I just had an odd thought. You've seen the available Java GUI on the NetWare console, right? I wonder if they'll try to make that the Linux client desktop? . . . Nahhh, they aren't that crazy.
That would be kind of silly since they just bought Ximian. The Java GUI was just a quick-and-dirty implementation used to impress the PHBs. I don't know anyone who actually uses it unless they have to (like during the install). It's for people who say, "Man, that Ferrari is really nice...except it doesn't have an automatic transmission."
Ain't skeerd (of a command line)
- Hail to our fearless misleader! Fool speed ahead!
Oh, I'm not saying that wouldn't work. (I had a web-app that used LDAP from NDS for auth) But I want MORE than just a user/pass auth.

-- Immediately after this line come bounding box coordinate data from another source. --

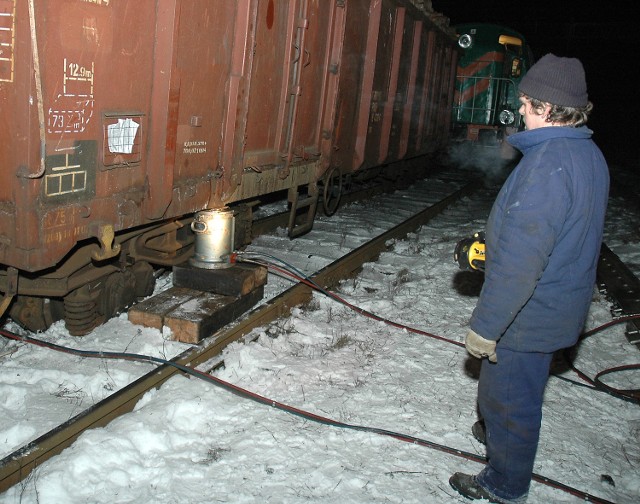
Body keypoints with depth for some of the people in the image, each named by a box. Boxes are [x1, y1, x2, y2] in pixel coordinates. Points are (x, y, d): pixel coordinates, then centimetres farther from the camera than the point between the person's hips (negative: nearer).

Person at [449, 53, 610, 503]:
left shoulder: (547, 165, -29)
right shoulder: (591, 155, 2)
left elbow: (520, 262, -30)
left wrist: (485, 326, -22)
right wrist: (496, 243, 17)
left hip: (529, 314, -9)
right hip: (560, 308, 9)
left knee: (508, 398, 10)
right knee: (521, 389, 30)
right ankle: (500, 431, 53)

- I want home directories mounted
- I want local users autocreated
- I want contextless login
That's what I can think of off the top of my head. IMHO, doing a 'PERFECT' PAM module leads to NDS integration. For a good example of NDS integration, look at Pegasus Mail. Pegasus Mail can be installed once on a server, and using NDS API calls, can tell _who_ started it, and use the proper home directory for email.I want Linux applications (Evolution) to do that. ;) I want the desktop PC to be user-agnostic. Pegasus Mail provides that. The full Zen package provides that. I want that for Linux. (Actually, I want to provide that with LTSP - but application integration would make it even easier)
If you want to see what that French PAM module can do, go here You might have to check Google Cache - it appears to be down right now.
"I can't give you a brain, so I'll give you a diploma" - The Great Oz (blatently stolen sig)
Quote from Steve Ballmer: Responding to questions about the opening-up of the .NET framework, Ballmer announced that there would certainly be a "Common Language Runtime Implementation" for Unix, but then explained that this development would be limited to a subset, which was "intended only for academic use". Ballmer rejected speculations about support for free .NET implementationens such as Mono: "We have invested so many millions in .NET, we have so many patents on .NET, which we want to cultivate."
You can find it here
And what about this: .Net patent could stifle standards effort
Patents will never be a problem for Mono? Not sure I believe that...
It was killed because Microsoft made it difficult for IBM to get hold of Windows 95 up until the release of that OS, and told IBM effectively that if they didn't stop marketing OS/2 and Smartsuite, offering it cheaply to other vendors and bundling it with their own PCs, they could kiss goodbye to distributing Windows 95 at anything close to a reasonable price.
This is all laid out in Judge Jackson's Findings of Fact. It also matches my memories of around 1995, when Warp was being heavily promoted in the UK, on TV ads, in every computer shop, bundled with PCs, etc, right up until the day Windows 95 came out, whereupon it practically disappeared.
You are not alone. This is not normal. None of this is normal.